Phonon dispersion in two-dimensional solids from atomic probability distributions

TL;DR

This paper introduces a harmonic linear response method to compute phonon dispersion in 2D materials from equilibrium simulations, effectively capturing anharmonic effects at finite temperatures.

Contribution

A novel harmonic linear response approach based on equilibrium path integral simulations for calculating phonon dispersions in 2D materials.

Findings

Validated on graphene monolayer, bilayer, and graphane.

Captured temperature-dependent anharmonic effects.

Demonstrated method's effectiveness in finite-temperature phonon calculations.

Abstract

We propose a harmonic linear response (HLR) method to calculate the phonon dispersion relations of two-dimensional (2D) layers from equilibrium simulations at finite temperature. This HLR approach is based on the linear response of the system, as derived from the analysis of its centroid density in equilibrium path integral simulations.

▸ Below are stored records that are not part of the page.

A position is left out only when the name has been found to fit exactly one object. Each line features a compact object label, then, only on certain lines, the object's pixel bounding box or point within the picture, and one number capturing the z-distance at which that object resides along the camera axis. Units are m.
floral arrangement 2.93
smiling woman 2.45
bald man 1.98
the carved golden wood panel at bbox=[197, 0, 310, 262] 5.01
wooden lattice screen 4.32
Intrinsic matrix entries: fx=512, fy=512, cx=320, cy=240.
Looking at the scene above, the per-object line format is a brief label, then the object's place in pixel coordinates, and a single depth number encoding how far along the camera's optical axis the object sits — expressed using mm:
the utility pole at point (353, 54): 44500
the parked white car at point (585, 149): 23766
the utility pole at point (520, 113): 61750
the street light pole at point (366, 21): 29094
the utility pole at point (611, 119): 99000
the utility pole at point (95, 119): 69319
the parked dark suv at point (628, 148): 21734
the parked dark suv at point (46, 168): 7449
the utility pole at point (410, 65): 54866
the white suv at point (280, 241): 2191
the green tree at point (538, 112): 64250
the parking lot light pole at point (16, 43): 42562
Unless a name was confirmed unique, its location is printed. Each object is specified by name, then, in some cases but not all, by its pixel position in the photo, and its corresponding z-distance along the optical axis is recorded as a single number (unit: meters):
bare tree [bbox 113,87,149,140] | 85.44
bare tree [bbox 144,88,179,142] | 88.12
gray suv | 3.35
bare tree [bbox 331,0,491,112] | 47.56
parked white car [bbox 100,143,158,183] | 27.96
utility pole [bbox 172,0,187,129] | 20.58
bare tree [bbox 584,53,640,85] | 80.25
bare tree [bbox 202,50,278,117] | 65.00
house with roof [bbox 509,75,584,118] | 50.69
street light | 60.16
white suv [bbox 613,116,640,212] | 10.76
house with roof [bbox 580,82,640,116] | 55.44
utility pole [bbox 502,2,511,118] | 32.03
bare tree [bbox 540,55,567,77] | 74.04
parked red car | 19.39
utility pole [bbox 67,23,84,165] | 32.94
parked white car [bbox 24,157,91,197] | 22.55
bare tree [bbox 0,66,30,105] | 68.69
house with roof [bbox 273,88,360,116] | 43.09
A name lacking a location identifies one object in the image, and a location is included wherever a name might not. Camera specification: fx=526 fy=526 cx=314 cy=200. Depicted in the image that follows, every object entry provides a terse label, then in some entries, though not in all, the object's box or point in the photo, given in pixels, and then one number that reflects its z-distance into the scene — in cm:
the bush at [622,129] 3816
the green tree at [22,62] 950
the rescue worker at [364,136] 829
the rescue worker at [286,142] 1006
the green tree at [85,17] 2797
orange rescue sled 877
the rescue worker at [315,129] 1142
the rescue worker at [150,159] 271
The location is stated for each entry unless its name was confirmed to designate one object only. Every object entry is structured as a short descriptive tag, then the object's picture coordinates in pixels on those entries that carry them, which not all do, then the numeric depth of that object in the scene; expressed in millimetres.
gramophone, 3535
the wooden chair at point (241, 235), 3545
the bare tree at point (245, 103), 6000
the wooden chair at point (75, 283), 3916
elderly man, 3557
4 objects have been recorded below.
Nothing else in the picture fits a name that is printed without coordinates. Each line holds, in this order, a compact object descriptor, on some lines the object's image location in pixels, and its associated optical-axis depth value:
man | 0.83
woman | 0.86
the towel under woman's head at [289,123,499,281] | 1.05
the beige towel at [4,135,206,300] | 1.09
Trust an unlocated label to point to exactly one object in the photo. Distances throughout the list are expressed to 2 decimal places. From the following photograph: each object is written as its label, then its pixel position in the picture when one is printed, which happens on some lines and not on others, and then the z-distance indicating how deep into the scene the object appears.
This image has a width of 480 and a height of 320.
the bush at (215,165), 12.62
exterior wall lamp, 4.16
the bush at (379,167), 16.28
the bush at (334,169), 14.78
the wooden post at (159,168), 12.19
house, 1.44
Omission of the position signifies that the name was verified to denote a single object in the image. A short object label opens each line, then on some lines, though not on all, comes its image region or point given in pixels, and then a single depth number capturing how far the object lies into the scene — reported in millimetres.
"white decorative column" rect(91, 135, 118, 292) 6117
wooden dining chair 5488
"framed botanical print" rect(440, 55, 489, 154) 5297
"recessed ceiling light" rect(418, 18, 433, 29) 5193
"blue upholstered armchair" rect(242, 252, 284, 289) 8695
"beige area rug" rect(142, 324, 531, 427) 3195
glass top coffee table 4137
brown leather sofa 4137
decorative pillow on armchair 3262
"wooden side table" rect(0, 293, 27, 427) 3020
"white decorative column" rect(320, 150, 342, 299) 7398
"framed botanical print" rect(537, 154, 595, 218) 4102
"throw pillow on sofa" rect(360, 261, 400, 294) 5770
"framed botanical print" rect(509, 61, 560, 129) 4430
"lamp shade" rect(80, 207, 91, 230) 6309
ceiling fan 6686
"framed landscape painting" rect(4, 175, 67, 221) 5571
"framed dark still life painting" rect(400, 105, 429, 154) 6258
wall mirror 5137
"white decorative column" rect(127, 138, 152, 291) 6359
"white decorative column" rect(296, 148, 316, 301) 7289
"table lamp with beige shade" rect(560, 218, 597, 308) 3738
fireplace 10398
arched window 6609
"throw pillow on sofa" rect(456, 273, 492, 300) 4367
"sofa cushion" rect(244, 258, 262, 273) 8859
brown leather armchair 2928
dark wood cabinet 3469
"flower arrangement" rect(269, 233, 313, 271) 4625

In the classical limit, this approach is closely related to those methods that study vibrational properties by the diagonalization of the covariance matrix of atomic fluctuations. The validity of the method is tested in the calculation of the phonon dispersion relations of a graphene monolayer, a graphene bilayer, and graphane. Anharmonic effects in the phonon dispersion relations of graphene are demonstrated by the calculation of the temperature dependence of the following observables: the kinetic energy of the carbon atoms, the vibrational frequency of the optical $E_{2g}$ mode, and the elastic moduli of the layer.